Du côté de la bibliothèque Hélène-Berr (XIIe) on confirme. « L’homme de ménage auquel j’ai parlé ce matin me dit « n’avoir vu personne » de la société Nickel » témoigne une bibliothécaire. Pourtant, le pauvre malheureux fait ce qu’il peut puisque il porte une blouse qu’il a récupérée d’un de ses autres boulots... Lui non plus n’a pas de contrat. Il a téléphoné trois fois déjà et nous rapporte que « c’est une entreprise fantôme ! ». Pas faux, tant la société Nickel semble se cacher dans les profondeurs du Web puisque lorsque l’on y fait des recherches, on découvre que cette petite entreprise… a trois adresses différentes !

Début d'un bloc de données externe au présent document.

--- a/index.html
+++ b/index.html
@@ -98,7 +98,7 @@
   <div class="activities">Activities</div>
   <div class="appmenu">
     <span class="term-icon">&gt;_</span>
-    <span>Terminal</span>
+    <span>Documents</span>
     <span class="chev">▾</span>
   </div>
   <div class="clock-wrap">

D’autres bibliothèques ne sont pas en reste puisque il y a encore quelques temps à Marguerite Yourcenar (XVe) la personne de ménage était toute seule depuis le changement de marché, et ce pour nettoyer une surface de plus de 3000 mètres carrés, sans consignes et ne connaissait même pas le nom de la boîte qui a repris le marché ! Et un bibliothécaire de constater accablé : « l'agent n’a même pas de matériel pour travailler, papier toilettes, sac aspirateur, etc. Pas de planning. Rien. ». Et probablement pas de contrat de travail non plus. Nickel chrome quoi ! I

Pourtant la Mairie de Paris est au courant du désastre puisque des personnels de la bibliothèque de la place d’Italie (XIIIe) ont pris des photos et les ont envoyées aux représentants des personnels. Qui les ont eux-mêmes renvoyées à la Direction des Affaires Culturelles et Bruno Julliard, le premier adjoint d’Anne Hidalgo. D’après nos informations, ça commencerait à ruer dans les brancards. Faut dire, qu’outre une dégradation d’un service qui était auparavant assuré parfaitement par des agents de la Ville de Paris, faire travailler des gens sans contrat de travail ni fiche de paye, voire pas de paye du tout ça, ça la fiche très mal pour une municipalité dirigée par une ancienne inspectrice du Travail.

C’est pourquoi devant ce scandale que Le collectif CGT parisien du Nettoyage organise des formations avec l'aide des défenseurs des agents. Prochain rendez-vous : samedi 23 juin de 14 heures à 17 heures à la Bourse du Travail, 85 rue Charlot, salle Léon Frot (métro République), dont les thèmes, ça tombe bien, porteront sur le contrat de Travail, les avenants, la procédure de licenciement et les moyens de se défendre !!!